Location
- Tullyarvan Mill, Buncrana, County Donegal Ireland
- Coordinates: 55°08′38″N 7°27′09″W﻿ / ﻿55.1440°N 7.4526°W

Information
- Type: Secondary school
- Motto: Tapaigh an Deis (Seize the Opportunity)
- Established: 2007
- Founder: Donegal VEC
- Principal: Claire Doherty
- Staff: 10
- Enrollment: Around 30
- Language: Irish
- Colour: Blue
- Website: www.colaisteeoghain.com

= Coláiste Chineál Eoghain =

Coláiste Chineál Eoghain (CCE Buncrana) is a secondary school in Buncrana, County Donegal, Ireland. It provides a curriculum taught through the Irish language.

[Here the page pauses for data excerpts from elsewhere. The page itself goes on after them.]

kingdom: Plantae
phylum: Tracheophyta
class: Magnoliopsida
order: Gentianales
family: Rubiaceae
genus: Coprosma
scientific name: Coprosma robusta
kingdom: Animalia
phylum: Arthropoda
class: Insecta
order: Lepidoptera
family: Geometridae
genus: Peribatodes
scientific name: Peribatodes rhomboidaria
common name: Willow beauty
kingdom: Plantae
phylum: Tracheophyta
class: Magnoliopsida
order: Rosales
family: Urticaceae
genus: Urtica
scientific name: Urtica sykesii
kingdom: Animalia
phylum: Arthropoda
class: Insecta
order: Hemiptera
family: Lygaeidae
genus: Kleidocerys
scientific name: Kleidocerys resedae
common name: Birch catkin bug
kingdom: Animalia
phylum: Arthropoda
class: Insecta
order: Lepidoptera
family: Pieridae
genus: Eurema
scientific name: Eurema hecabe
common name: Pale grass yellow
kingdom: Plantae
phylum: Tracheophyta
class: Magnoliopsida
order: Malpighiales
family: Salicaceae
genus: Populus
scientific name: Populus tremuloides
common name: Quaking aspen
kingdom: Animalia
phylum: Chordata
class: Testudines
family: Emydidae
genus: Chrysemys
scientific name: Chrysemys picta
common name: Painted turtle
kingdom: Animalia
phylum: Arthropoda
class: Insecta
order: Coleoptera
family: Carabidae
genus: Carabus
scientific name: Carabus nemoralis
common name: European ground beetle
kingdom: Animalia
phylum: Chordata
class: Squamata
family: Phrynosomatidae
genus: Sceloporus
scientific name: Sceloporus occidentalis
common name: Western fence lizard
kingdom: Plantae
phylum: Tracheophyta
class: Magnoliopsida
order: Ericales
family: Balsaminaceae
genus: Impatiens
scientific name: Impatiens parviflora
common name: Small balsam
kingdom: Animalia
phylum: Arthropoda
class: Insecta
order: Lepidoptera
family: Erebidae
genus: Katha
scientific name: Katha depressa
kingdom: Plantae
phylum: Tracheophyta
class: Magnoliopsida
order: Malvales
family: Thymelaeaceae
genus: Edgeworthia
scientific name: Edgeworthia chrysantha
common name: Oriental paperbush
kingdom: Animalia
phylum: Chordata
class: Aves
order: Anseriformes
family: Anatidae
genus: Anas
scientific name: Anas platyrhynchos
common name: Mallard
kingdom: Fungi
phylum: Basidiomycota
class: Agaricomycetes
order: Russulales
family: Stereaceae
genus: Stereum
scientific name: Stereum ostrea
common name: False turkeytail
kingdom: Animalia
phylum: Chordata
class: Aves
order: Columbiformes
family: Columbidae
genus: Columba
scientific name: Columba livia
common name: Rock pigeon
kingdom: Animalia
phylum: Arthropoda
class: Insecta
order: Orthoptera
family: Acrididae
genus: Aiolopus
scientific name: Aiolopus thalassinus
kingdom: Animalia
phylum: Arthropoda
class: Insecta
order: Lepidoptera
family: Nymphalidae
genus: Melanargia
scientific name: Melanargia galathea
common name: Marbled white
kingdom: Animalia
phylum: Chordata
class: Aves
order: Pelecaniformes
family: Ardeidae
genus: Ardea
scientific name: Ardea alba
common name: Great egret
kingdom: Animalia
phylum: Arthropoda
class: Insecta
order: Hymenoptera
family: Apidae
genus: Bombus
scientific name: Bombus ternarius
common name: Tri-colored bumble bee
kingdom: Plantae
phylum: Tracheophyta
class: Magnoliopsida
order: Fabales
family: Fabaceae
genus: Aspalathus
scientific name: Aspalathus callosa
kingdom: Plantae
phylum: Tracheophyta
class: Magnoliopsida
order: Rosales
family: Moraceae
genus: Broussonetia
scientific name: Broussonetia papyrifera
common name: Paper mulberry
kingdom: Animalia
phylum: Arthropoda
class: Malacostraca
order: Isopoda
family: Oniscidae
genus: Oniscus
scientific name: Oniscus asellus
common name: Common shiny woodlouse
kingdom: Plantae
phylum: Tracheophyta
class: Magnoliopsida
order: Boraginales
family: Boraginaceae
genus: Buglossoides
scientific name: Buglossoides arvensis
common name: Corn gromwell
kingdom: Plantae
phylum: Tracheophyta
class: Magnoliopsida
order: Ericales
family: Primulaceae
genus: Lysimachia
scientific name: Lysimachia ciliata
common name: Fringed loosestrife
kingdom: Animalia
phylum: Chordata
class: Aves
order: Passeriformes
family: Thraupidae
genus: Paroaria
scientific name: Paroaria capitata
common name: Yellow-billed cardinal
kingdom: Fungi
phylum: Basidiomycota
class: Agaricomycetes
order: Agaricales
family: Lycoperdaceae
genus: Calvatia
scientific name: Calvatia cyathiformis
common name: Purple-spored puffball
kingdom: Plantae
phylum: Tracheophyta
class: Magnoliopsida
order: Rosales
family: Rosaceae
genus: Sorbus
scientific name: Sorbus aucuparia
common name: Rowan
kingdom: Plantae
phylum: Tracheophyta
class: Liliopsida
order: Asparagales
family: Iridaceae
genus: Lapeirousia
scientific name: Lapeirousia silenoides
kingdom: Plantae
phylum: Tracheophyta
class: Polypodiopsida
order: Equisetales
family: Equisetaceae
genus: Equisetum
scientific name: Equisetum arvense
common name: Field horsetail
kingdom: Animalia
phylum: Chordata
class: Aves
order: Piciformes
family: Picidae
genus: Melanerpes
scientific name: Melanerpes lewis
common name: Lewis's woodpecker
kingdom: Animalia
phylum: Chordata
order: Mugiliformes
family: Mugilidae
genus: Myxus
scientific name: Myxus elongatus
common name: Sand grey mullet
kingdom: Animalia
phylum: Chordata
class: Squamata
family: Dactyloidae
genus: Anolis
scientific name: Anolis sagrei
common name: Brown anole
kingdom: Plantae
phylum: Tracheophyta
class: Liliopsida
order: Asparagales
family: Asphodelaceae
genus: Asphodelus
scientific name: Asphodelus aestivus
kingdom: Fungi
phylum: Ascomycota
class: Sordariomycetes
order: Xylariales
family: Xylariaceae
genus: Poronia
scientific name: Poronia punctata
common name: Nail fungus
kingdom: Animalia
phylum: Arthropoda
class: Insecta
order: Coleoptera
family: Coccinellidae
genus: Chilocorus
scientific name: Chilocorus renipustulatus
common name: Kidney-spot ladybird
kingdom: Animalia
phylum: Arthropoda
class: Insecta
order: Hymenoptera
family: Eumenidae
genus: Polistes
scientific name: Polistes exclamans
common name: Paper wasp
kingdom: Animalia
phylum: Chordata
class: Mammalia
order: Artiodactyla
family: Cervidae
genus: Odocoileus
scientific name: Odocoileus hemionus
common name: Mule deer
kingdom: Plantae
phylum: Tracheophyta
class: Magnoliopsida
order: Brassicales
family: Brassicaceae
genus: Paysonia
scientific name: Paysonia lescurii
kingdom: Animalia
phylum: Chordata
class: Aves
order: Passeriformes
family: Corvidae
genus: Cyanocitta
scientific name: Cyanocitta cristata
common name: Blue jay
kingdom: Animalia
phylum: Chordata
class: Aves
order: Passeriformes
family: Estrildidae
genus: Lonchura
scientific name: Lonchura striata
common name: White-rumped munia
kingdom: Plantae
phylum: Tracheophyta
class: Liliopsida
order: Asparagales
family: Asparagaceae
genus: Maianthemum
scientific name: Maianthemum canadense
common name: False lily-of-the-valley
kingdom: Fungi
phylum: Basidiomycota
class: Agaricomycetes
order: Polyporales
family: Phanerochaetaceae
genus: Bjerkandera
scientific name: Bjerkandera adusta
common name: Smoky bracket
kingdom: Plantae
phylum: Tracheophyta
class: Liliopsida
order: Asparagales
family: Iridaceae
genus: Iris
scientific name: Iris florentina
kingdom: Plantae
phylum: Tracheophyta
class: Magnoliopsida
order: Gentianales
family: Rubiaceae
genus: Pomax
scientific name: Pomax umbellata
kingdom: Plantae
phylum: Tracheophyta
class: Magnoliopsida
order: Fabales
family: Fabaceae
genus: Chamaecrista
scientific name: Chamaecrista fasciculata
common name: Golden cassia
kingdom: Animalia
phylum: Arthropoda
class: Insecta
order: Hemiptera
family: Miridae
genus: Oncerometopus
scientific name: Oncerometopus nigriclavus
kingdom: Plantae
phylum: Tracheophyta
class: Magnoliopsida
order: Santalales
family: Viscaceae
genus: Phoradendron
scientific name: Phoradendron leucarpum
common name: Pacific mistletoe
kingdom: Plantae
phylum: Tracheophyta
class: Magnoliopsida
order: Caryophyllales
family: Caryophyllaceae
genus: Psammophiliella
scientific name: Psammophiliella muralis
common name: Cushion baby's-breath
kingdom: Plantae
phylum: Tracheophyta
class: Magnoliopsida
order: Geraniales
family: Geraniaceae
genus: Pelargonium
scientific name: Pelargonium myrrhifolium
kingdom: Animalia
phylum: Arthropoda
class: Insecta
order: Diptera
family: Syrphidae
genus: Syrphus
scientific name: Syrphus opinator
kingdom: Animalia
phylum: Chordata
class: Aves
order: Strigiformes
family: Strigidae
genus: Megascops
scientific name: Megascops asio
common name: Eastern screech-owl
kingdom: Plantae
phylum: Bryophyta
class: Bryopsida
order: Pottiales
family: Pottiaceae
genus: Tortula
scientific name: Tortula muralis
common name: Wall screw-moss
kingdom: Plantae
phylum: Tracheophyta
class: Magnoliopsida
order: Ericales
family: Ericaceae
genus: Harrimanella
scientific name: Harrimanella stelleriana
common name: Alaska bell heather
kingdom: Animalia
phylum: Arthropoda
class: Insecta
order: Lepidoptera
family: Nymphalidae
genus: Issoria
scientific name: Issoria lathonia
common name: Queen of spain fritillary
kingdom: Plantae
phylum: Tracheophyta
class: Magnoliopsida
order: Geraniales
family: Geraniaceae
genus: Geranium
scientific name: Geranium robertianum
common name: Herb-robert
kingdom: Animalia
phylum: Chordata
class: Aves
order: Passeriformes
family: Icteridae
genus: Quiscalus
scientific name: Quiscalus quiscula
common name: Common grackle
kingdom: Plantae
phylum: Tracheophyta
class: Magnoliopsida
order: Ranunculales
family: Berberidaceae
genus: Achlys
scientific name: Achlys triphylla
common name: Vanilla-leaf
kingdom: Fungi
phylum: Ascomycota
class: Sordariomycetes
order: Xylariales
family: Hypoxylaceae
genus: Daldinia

The school is located in Tullyarvan Mill in Buncrana, and first opened in 2007 under the patronage of the Donegal VEC. This was later replaced by the Donegal Education and Training Board.

Due to the small number of pupils there was some concern expressed about the long term viability of the school. However the then Minister of State at the Department of Arts, Heritage and the Gaeltacht and Communications, Energy and Natural Resources, with responsibility for Gaeltacht, Joe McHugh, confirmed that the school would not be closing. He further stated that ‘the school will be provided with the necessary support and resources to ensure the long-term viability of the school’.

Students from the school come predominately from Inishowen. However the school also takes in students from further afield including but not limited to Derry and Letterkenny.

==Notable former pupils==
- Art Parkinson, Actor and ambassador for Seachtain na Gaeilge le Energia 2017.